A critical strategic error underlies the transit plan. It is delusionary to believe many Winnipeg residents will readily give up the freedom of personal transportation parked in their driveway. Certainly, some residents do not own cars, some because they cannot afford a vehicle and others because they purposely located in an area where they can walk or use a bus to meet their needs. However, the vast majority have arranged their lives around access to a car to manage their multiple destinations and multi-purpose trips.
Aside from poverty, people will relinquish their cars because of costs — time and money. In Toronto and Vancouver gridlock and the cost of parking make transit an attractive option. Even so, consider that for the Toronto transit system, which completed its first subway line in 1974, ridership has stalled.

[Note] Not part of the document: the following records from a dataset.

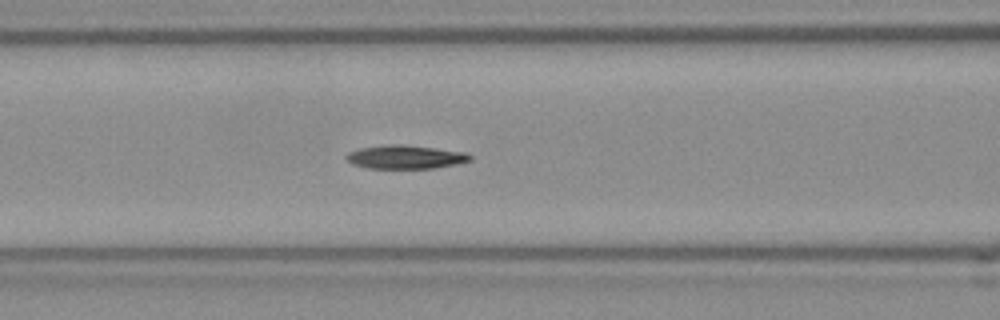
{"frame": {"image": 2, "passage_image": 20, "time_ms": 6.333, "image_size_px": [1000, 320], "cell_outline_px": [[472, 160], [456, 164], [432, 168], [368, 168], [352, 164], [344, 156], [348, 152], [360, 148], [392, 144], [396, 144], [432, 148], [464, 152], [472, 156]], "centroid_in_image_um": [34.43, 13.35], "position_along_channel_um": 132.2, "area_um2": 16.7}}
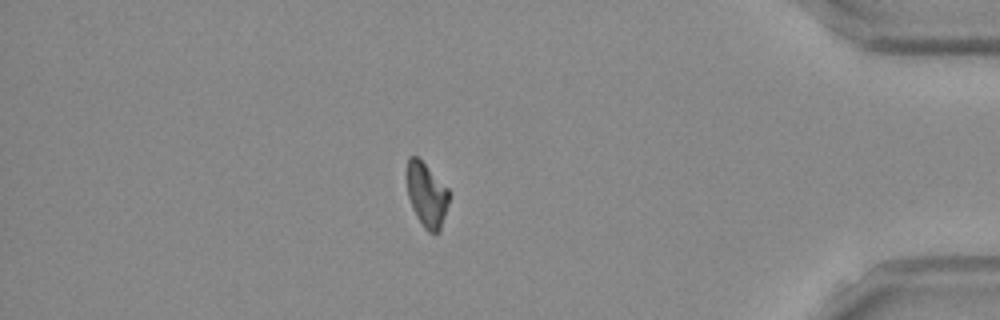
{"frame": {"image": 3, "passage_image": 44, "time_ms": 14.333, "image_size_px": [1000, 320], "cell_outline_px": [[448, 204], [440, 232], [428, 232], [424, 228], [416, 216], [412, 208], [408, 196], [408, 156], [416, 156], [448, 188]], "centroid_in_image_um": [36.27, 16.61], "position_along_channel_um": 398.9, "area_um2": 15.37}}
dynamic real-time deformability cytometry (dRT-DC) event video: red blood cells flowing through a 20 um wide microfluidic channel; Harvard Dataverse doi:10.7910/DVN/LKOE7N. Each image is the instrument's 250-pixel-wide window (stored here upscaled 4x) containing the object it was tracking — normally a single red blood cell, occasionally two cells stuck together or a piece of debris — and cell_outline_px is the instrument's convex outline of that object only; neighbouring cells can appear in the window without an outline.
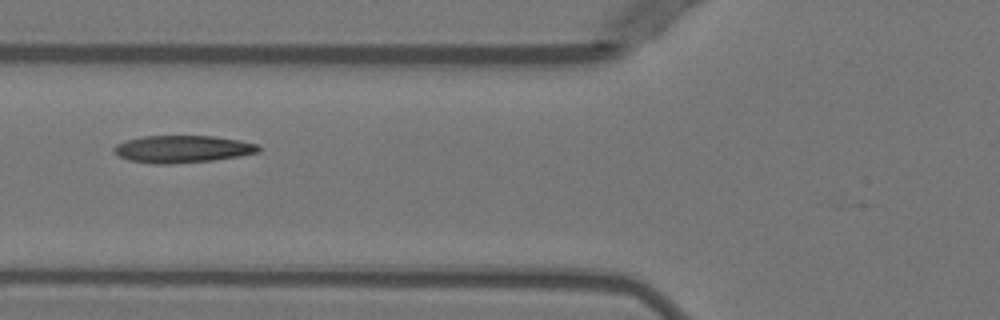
{"species": "Egyptian fruit bat (a non-hibernating species)", "species_latin": "Rousettus aegyptiacus", "temperature_condition": "warm", "stored_images_in_passage": 4, "camera_frame_rate_fps": 3000, "um_per_image_px": 0.085, "animal": {"sex": "female"}, "frame": {"image": 1, "passage_image": 4, "time_ms": 4.667, "image_size_px": [1000, 320], "cell_outline_px": [[260, 152], [212, 160], [168, 164], [156, 164], [128, 160], [112, 152], [112, 148], [116, 144], [124, 140], [144, 136], [216, 136], [240, 140], [260, 144]], "centroid_in_image_um": [15.49, 12.66], "position_along_channel_um": 110.3, "area_um2": 23.06}}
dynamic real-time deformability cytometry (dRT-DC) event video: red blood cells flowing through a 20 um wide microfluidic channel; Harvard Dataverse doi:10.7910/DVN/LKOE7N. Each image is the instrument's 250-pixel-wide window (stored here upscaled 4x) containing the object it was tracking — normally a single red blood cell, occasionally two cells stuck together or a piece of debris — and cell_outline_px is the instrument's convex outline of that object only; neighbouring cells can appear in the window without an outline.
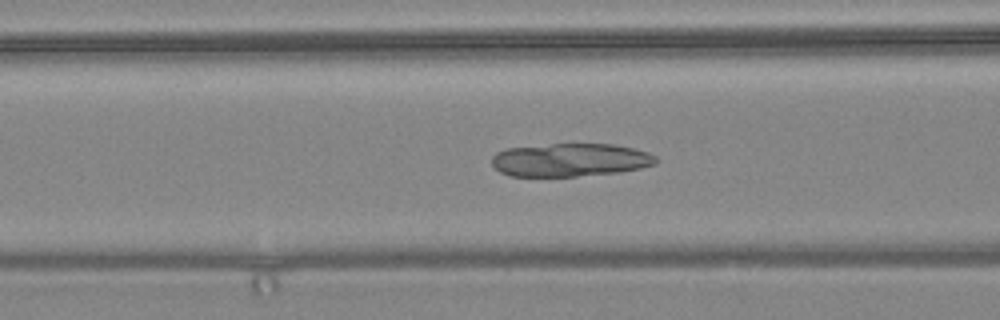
{"species": "common noctule bat (a hibernating species)", "species_latin": "Nyctalus noctula", "temperature_condition": "warm", "stored_images_in_passage": 56, "camera_frame_rate_fps": 3000, "um_per_image_px": 0.085, "animal": {"sex": "female", "body_mass_g": 24.6, "forearm_length_mm": 56.2}, "frame": {"image": 1, "passage_image": 22, "time_ms": 7.0, "image_size_px": [1000, 320], "cell_outline_px": [[656, 164], [640, 168], [620, 172], [576, 176], [508, 176], [500, 172], [492, 164], [492, 156], [496, 152], [508, 148], [552, 144], [616, 144], [648, 152], [656, 156]], "centroid_in_image_um": [48.47, 13.59], "position_along_channel_um": 118.1, "area_um2": 31.73}}
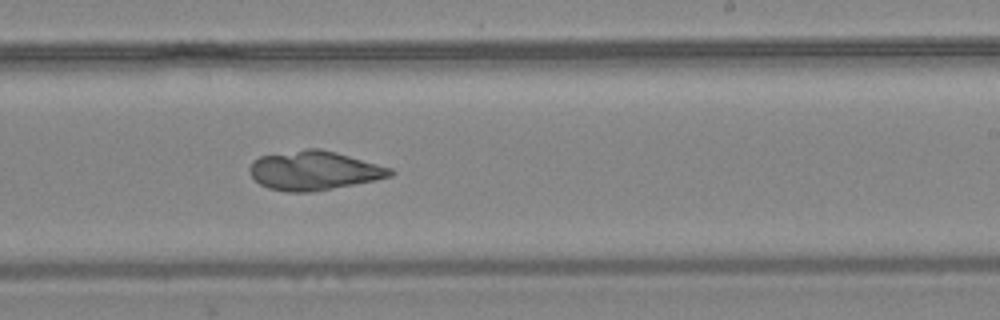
{"frame": {"image": 2, "passage_image": 34, "time_ms": 11.0, "image_size_px": [1000, 320], "cell_outline_px": [[396, 172], [392, 176], [376, 180], [312, 192], [284, 192], [268, 188], [260, 184], [248, 172], [248, 168], [252, 160], [260, 156], [308, 148], [320, 148], [336, 152], [392, 168]], "centroid_in_image_um": [26.68, 14.5], "position_along_channel_um": 262.3, "area_um2": 32.19}}
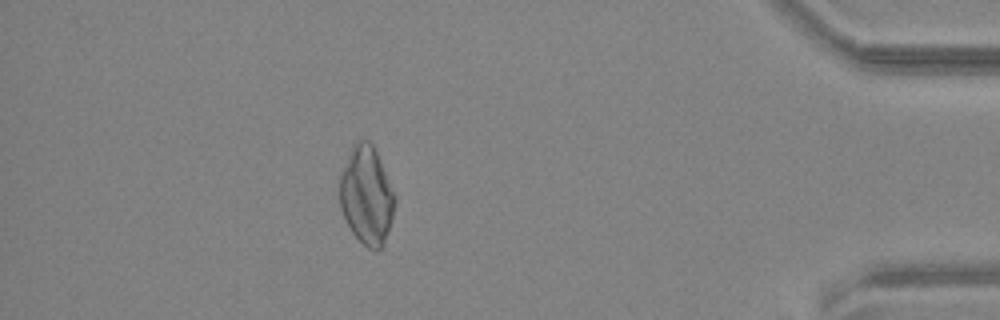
{"frame": {"image": 3, "passage_image": 50, "time_ms": 16.333, "image_size_px": [1000, 320], "cell_outline_px": [[396, 200], [392, 216], [384, 244], [376, 252], [368, 248], [352, 232], [340, 208], [340, 172], [348, 152], [352, 144], [356, 140], [368, 140], [372, 144], [376, 152], [396, 196]], "centroid_in_image_um": [31.14, 16.59], "position_along_channel_um": 404.1, "area_um2": 31.5}}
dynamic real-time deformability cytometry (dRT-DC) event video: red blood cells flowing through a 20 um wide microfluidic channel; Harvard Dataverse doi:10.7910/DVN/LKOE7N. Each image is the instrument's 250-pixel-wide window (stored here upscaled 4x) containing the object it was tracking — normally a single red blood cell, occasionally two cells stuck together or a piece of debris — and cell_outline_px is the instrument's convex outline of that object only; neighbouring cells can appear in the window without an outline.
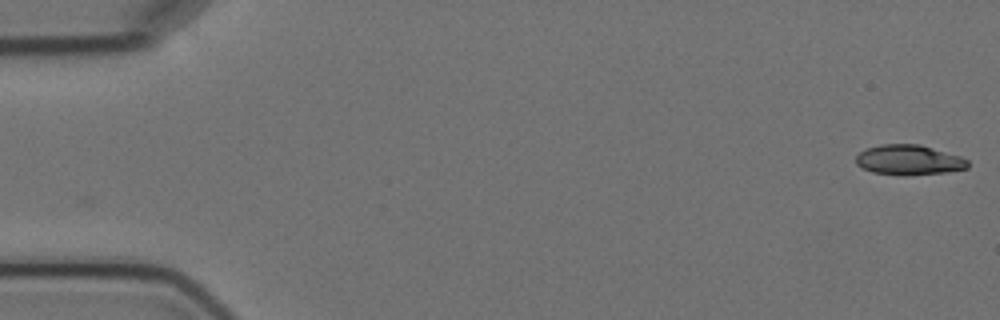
{"species": "Egyptian fruit bat (a non-hibernating species)", "species_latin": "Rousettus aegyptiacus", "temperature_condition": "cold", "stored_images_in_passage": 2, "camera_frame_rate_fps": 3000, "um_per_image_px": 0.085, "animal": {"sex": "female"}, "frame": {"image": 1, "passage_image": 2, "time_ms": 1.333, "image_size_px": [1000, 320], "cell_outline_px": [[968, 168], [948, 172], [904, 176], [872, 172], [860, 168], [856, 164], [856, 156], [864, 148], [880, 144], [920, 144], [960, 156], [968, 160]], "centroid_in_image_um": [77.22, 13.6], "position_along_channel_um": 7.8, "area_um2": 19.88}}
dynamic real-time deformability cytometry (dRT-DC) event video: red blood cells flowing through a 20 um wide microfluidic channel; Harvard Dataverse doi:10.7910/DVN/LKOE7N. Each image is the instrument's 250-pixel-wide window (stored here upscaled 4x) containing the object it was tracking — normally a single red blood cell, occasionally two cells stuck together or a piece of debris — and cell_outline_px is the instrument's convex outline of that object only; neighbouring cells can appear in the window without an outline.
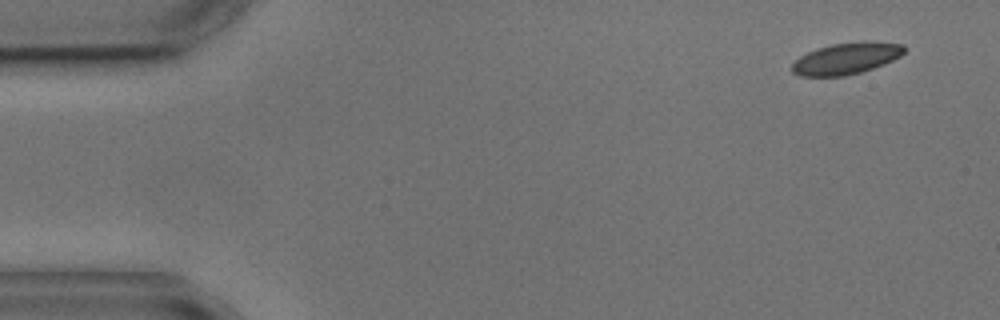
{"species": "common noctule bat (a hibernating species)", "species_latin": "Nyctalus noctula", "temperature_condition": "cold", "stored_images_in_passage": 5, "camera_frame_rate_fps": 3000, "um_per_image_px": 0.085, "animal": {"sex": "male", "body_mass_g": 17.9, "forearm_length_mm": 54.2}, "frame": {"image": 1, "passage_image": 1, "time_ms": 0.0, "image_size_px": [1000, 320], "cell_outline_px": [[908, 48], [900, 56], [884, 64], [860, 72], [844, 76], [800, 76], [792, 72], [792, 64], [800, 56], [816, 48], [832, 44], [864, 40], [904, 44]], "centroid_in_image_um": [71.96, 4.95], "position_along_channel_um": 13.0, "area_um2": 20.75}}
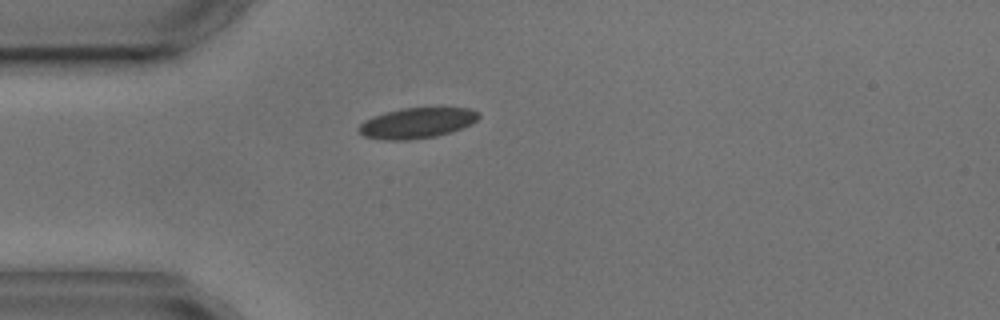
{"frame": {"image": 2, "passage_image": 4, "time_ms": 3.667, "image_size_px": [1000, 320], "cell_outline_px": [[480, 116], [472, 124], [452, 132], [436, 136], [408, 140], [384, 140], [364, 136], [356, 128], [364, 120], [372, 116], [404, 108], [472, 108], [480, 112]], "centroid_in_image_um": [35.46, 10.46], "position_along_channel_um": 49.5, "area_um2": 21.39}}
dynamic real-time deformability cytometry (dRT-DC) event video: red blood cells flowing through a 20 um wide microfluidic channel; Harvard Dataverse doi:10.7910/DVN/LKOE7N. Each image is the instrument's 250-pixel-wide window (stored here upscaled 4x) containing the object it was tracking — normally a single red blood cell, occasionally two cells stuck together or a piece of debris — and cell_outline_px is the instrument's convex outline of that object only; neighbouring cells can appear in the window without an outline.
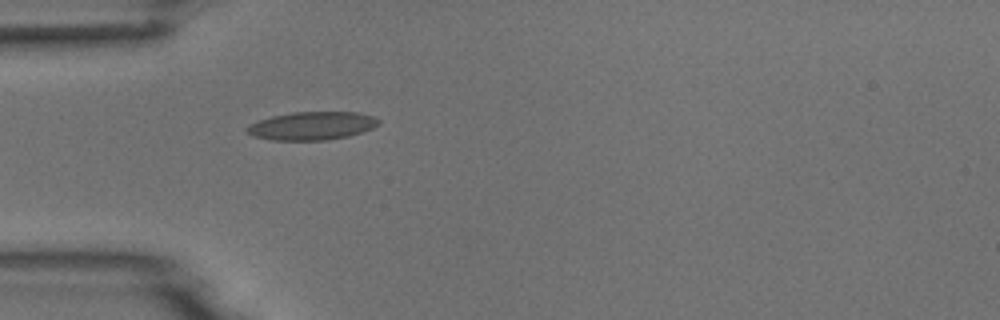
{"species": "common noctule bat (a hibernating species)", "species_latin": "Nyctalus noctula", "temperature_condition": "room temperature", "stored_images_in_passage": 1, "camera_frame_rate_fps": 3000, "um_per_image_px": 0.085, "animal": {"sex": "male", "body_mass_g": 18.8}, "frame": {"image": 1, "passage_image": 1, "time_ms": 0.0, "image_size_px": [1000, 320], "cell_outline_px": [[380, 124], [372, 128], [348, 136], [328, 140], [272, 140], [252, 136], [244, 128], [260, 120], [272, 116], [292, 112], [356, 112], [372, 116], [380, 120]], "centroid_in_image_um": [26.52, 10.69], "position_along_channel_um": 58.5, "area_um2": 21.5}}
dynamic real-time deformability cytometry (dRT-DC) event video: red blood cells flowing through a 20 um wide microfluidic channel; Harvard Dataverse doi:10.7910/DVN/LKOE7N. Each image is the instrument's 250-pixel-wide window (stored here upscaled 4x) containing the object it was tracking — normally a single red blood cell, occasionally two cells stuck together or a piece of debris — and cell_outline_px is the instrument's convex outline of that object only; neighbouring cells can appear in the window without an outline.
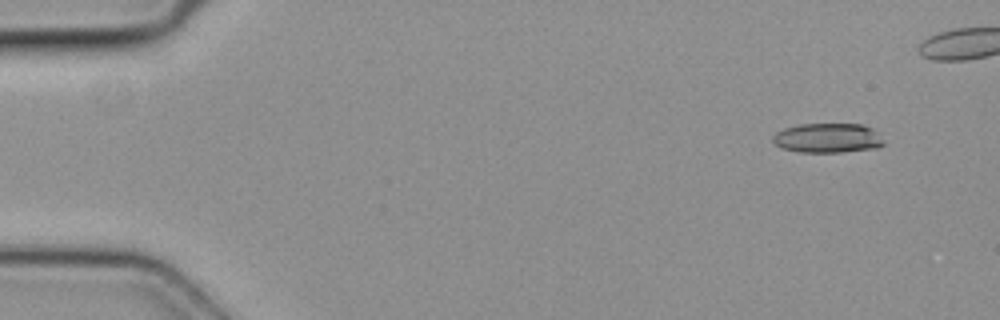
{"species": "common noctule bat (a hibernating species)", "species_latin": "Nyctalus noctula", "temperature_condition": "cold", "stored_images_in_passage": 5, "camera_frame_rate_fps": 3000, "um_per_image_px": 0.085, "animal": {"sex": "female", "body_mass_g": 19.3, "forearm_length_mm": 54.1}, "frame": {"image": 1, "passage_image": 1, "time_ms": 0.0, "image_size_px": [1000, 320], "cell_outline_px": [[884, 144], [876, 148], [840, 152], [800, 152], [780, 148], [772, 140], [772, 136], [776, 132], [784, 128], [800, 124], [864, 124], [880, 132]], "centroid_in_image_um": [70.37, 11.72], "position_along_channel_um": 14.6, "area_um2": 19.31}}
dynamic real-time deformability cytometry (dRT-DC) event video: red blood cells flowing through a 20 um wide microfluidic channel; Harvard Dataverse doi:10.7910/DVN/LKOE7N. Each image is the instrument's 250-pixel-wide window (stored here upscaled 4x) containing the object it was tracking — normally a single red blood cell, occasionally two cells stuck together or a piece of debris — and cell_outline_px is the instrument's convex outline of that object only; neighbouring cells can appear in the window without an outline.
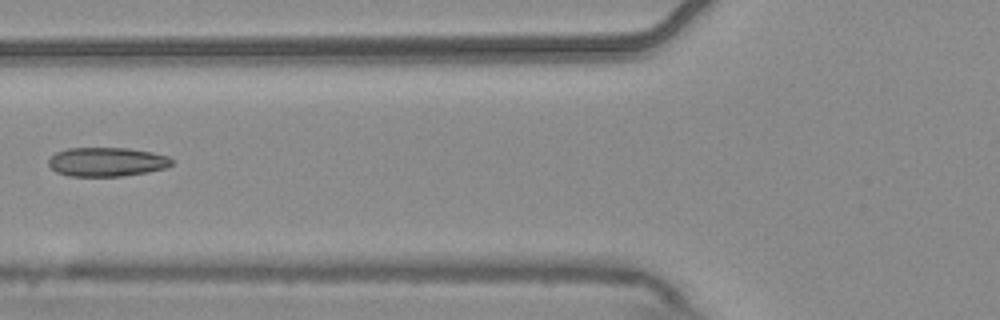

A similar story emerges in Vancouver; indeed in the last three years transit ridership has stagnated across North America. Apparently, the assumption that "build and they will ride" is unfounded.
Low energy prices have increased the affordability of cars, but a recovery of oil prices and even an aggressive carbon tax are unlikely to encourage transit use. The advent of electric cars and the ability of car manufacturers to increase fuel economy will stabilize the costs of car operation.
Most important is the time savings involved in using a car create an overwhelming advantage for most users. Those who travel between downtown and the university will experience a reduction in door-to-door travel times because of the proposed transit line. The vast majority who remain off the proposed route by more than a few blocks will continue to use their cars.
Land use and transportation are integrated. Eventually, development will occur along the proposed route, however, if the experience of many centres is any gauge, it can take years for that to occur.
In the meantime, the taxpayer must endure major capital and operating expenses for an underperforming transportation system.
Only when the city and province create effective policies to control sprawl and to accelerate development close to the bus rapid transit line, we can consider proceeding. Until then, let us defer the spending. Otherwise, we will strand a large chunk of our fiscal capacity moving nobody to nowhere.
Gregory Mason is an associate professor of economics at the University of Manitoba and a senior consultant at PRA Inc. His views are his own.